§ EXERCISE DESCRIPTION: Return, exactly as written, every line from the first line of the data below through the line that contains "ЗАПОМИНАЮЩИМСЯ".

§ EXTRACTED ENTRIES:
----------

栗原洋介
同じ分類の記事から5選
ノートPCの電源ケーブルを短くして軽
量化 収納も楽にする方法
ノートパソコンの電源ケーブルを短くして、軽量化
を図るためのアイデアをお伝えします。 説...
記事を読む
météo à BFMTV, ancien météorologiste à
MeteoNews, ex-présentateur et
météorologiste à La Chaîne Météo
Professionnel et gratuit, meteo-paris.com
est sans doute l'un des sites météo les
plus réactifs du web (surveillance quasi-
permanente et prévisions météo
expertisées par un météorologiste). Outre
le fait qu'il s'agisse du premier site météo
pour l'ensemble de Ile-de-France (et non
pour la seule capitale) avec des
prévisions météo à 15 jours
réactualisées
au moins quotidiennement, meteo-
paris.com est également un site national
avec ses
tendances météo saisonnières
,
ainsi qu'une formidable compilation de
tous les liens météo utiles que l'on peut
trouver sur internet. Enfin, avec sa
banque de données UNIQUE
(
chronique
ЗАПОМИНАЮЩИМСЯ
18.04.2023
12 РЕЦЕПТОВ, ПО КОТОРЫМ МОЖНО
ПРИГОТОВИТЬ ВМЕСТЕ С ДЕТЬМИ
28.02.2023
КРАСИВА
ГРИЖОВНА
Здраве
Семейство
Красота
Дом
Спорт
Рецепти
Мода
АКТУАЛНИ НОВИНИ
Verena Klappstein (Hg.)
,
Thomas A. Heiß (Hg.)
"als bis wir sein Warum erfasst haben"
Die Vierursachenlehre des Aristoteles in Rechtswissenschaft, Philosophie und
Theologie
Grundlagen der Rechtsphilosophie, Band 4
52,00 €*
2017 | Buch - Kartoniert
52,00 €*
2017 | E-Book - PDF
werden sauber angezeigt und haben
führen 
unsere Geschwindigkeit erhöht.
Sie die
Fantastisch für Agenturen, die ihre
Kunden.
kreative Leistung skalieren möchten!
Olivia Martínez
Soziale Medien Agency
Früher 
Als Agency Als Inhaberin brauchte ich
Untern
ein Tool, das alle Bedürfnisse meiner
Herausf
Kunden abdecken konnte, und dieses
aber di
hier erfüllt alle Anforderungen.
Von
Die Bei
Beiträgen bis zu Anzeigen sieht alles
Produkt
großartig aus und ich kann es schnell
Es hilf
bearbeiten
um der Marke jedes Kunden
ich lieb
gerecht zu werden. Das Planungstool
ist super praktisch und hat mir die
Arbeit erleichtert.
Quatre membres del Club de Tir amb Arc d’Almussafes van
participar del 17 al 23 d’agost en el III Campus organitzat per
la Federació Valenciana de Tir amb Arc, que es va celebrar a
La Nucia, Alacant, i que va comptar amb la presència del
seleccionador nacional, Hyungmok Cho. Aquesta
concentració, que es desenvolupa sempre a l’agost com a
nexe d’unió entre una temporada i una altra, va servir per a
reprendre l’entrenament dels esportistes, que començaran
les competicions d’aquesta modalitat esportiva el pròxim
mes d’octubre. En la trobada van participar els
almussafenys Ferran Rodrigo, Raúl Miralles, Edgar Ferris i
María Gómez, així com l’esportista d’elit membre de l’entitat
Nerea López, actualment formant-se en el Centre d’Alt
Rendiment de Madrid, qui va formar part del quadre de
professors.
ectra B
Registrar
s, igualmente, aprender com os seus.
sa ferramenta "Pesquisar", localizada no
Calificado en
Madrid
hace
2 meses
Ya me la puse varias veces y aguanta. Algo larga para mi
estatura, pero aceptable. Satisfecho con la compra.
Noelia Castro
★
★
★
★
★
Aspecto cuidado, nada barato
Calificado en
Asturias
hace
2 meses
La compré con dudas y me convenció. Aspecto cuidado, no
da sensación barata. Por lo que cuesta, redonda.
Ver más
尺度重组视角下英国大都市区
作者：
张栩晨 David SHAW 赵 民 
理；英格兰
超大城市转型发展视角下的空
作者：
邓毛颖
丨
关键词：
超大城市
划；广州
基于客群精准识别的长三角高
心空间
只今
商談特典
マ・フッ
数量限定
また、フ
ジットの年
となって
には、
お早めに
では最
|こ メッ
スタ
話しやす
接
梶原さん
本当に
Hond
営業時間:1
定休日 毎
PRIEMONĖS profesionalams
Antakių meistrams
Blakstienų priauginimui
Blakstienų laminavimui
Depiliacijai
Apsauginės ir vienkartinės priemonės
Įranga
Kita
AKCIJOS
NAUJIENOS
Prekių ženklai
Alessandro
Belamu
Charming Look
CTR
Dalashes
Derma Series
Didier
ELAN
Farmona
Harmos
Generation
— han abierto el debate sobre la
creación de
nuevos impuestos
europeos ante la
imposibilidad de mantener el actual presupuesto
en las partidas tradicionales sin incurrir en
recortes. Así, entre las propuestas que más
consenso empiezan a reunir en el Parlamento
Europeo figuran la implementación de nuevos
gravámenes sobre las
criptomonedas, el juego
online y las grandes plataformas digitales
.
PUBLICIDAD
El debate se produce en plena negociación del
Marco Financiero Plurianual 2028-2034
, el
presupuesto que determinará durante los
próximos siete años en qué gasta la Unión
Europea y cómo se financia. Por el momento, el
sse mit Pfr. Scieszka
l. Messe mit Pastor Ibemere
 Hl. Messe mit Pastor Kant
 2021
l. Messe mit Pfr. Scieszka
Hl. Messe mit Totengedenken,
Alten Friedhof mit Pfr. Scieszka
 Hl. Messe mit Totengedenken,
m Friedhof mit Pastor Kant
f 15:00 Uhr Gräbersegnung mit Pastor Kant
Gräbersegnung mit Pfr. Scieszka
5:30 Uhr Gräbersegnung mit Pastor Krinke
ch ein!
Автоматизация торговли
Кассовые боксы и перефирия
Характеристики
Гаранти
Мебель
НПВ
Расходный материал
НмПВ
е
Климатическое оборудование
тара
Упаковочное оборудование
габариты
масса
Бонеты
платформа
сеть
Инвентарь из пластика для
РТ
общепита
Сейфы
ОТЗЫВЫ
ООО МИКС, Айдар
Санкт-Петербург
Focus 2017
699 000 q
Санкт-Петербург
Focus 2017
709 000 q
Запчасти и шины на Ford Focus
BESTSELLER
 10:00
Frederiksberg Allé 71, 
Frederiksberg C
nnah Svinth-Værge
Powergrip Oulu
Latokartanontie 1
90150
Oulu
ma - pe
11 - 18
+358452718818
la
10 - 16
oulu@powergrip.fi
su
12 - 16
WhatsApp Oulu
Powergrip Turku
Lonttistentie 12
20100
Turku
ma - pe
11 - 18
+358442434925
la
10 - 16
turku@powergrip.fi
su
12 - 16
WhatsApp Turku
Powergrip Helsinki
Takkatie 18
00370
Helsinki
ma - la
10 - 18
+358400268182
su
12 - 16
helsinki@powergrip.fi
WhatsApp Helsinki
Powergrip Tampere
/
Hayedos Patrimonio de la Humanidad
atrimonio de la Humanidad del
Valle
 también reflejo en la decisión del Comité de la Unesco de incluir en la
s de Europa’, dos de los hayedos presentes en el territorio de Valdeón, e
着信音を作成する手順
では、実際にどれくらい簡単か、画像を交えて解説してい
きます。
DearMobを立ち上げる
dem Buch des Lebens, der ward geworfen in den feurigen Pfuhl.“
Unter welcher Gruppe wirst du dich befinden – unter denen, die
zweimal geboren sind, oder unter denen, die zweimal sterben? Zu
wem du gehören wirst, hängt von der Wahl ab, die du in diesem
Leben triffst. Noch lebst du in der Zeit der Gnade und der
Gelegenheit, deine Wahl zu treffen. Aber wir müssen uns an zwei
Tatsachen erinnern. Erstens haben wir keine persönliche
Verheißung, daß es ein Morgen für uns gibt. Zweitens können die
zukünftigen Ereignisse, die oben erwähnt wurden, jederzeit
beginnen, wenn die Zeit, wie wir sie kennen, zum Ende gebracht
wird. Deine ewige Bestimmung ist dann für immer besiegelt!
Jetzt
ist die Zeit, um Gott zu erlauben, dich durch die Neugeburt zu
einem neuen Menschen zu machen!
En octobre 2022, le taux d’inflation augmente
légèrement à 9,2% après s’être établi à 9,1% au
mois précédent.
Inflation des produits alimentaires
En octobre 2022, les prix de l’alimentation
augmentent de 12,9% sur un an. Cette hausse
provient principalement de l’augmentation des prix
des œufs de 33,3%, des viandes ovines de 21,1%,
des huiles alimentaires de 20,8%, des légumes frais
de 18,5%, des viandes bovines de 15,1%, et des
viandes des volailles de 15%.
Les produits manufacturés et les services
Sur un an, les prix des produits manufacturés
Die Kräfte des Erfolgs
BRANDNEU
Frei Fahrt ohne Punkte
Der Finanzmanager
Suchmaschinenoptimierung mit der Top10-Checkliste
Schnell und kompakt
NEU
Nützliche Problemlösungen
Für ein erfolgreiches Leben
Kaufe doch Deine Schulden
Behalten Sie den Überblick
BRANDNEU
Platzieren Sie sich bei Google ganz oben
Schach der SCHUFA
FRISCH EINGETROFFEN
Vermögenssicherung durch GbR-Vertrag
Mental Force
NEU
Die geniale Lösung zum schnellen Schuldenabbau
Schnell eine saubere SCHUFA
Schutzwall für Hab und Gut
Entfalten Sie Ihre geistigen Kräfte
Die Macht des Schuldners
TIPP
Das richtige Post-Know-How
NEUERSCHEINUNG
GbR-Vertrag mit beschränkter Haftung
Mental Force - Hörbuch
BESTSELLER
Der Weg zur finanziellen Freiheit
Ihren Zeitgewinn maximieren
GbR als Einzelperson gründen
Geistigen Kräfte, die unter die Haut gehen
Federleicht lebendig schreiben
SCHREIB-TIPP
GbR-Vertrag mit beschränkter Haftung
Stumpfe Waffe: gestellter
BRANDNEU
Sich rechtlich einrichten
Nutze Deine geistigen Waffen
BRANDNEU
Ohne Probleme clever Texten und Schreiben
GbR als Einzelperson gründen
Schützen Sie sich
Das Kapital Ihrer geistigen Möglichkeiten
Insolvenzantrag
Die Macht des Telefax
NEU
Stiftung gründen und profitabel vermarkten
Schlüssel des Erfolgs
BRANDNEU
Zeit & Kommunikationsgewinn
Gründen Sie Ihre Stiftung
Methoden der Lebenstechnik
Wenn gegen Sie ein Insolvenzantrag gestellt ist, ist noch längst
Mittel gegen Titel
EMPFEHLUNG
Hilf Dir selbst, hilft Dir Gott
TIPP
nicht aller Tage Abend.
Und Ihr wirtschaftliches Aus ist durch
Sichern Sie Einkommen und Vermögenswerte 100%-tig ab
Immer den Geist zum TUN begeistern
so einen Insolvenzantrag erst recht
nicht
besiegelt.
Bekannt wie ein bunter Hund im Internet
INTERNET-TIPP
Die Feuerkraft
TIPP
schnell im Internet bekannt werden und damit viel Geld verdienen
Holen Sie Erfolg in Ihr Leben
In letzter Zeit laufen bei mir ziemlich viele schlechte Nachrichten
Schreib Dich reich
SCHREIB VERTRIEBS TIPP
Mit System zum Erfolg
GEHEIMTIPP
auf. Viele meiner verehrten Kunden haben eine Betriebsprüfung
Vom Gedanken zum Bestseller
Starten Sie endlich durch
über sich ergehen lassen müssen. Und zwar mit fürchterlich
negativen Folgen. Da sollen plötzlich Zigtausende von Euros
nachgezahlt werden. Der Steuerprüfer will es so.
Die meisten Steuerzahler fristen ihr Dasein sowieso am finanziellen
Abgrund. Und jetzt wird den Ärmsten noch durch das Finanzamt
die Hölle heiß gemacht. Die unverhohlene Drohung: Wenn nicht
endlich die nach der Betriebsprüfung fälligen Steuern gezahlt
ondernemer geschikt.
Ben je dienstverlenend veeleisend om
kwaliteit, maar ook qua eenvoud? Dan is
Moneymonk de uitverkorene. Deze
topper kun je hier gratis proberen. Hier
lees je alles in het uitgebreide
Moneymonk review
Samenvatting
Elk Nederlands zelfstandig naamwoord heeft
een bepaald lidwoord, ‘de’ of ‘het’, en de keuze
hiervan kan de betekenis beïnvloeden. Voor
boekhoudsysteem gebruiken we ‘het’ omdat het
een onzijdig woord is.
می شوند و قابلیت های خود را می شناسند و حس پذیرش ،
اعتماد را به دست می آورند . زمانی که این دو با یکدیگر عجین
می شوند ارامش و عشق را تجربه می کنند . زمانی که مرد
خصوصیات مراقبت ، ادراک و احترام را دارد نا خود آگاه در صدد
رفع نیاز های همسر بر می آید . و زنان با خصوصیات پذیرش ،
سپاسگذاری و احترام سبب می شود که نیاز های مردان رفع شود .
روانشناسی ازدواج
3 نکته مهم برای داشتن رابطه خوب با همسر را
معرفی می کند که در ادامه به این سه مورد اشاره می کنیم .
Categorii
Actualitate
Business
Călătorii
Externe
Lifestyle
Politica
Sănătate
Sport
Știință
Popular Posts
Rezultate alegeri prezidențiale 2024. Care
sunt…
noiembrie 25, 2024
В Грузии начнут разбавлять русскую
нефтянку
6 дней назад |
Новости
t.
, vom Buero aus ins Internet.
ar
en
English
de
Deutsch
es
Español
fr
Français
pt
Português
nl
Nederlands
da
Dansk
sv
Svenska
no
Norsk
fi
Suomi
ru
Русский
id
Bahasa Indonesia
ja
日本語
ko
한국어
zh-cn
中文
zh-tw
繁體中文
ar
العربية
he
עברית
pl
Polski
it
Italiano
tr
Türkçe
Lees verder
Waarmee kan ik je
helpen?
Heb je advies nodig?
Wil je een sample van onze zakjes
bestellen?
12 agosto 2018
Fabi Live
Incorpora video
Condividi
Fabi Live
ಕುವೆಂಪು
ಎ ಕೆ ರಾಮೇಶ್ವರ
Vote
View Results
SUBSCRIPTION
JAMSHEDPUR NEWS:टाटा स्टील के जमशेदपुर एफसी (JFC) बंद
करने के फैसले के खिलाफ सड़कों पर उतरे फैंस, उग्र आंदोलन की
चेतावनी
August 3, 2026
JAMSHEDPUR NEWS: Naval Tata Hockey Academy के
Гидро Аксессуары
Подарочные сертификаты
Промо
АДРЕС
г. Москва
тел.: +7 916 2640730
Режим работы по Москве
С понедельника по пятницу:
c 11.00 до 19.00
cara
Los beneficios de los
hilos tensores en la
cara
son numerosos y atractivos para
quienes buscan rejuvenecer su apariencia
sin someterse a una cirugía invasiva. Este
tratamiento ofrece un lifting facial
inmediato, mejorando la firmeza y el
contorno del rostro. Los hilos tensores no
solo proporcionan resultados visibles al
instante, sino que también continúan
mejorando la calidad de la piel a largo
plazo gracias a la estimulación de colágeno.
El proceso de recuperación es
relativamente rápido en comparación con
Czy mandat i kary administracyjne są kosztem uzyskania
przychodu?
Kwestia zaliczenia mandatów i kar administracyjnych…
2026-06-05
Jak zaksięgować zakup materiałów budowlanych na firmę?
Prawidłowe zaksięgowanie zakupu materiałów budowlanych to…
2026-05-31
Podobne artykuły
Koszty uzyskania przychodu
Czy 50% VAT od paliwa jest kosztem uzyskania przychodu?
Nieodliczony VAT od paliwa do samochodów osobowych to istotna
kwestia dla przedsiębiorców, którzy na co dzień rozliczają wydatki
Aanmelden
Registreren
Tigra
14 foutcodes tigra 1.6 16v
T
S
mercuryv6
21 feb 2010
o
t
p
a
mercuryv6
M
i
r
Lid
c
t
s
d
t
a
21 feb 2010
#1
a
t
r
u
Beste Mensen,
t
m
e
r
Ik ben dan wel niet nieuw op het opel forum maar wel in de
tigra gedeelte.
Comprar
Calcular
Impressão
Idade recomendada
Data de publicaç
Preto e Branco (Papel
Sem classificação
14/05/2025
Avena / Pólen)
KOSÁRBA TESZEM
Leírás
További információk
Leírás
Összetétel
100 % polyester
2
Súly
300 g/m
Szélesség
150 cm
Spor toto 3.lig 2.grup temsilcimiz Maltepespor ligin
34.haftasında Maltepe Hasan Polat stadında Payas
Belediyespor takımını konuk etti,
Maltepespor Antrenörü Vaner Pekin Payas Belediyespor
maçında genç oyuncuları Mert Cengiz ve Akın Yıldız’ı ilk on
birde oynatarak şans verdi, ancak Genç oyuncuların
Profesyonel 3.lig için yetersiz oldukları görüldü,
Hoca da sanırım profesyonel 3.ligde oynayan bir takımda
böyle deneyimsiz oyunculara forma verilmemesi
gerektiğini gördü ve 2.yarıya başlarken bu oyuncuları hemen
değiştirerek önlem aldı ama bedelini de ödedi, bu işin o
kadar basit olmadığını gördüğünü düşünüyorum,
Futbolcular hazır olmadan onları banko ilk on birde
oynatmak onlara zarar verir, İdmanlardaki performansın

----------

§ EXPECTED ANSWER:
栗原洋介
同じ分類の記事から5選
ノートPCの電源ケーブルを短くして軽
量化 収納も楽にする方法
ノートパソコンの電源ケーブルを短くして、軽量化
を図るためのアイデアをお伝えします。 説...
記事を読む
météo à BFMTV, ancien météorologiste à
MeteoNews, ex-présentateur et
météorologiste à La Chaîne Météo
Professionnel et gratuit, meteo-paris.com
est sans doute l'un des sites météo les
plus réactifs du web (surveillance quasi-
permanente et prévisions météo
expertisées par un météorologiste). Outre
le fait qu'il s'agisse du premier site météo
pour l'ensemble de Ile-de-France (et non
pour la seule capitale) avec des
prévisions météo à 15 jours
réactualisées
au moins quotidiennement, meteo-
paris.com est également un site national
avec ses
tendances météo saisonnières
,
ainsi qu'une formidable compilation de
tous les liens météo utiles que l'on peut
trouver sur internet. Enfin, avec sa
banque de données UNIQUE
(
chronique
ЗАПОМИНАЮЩИМСЯ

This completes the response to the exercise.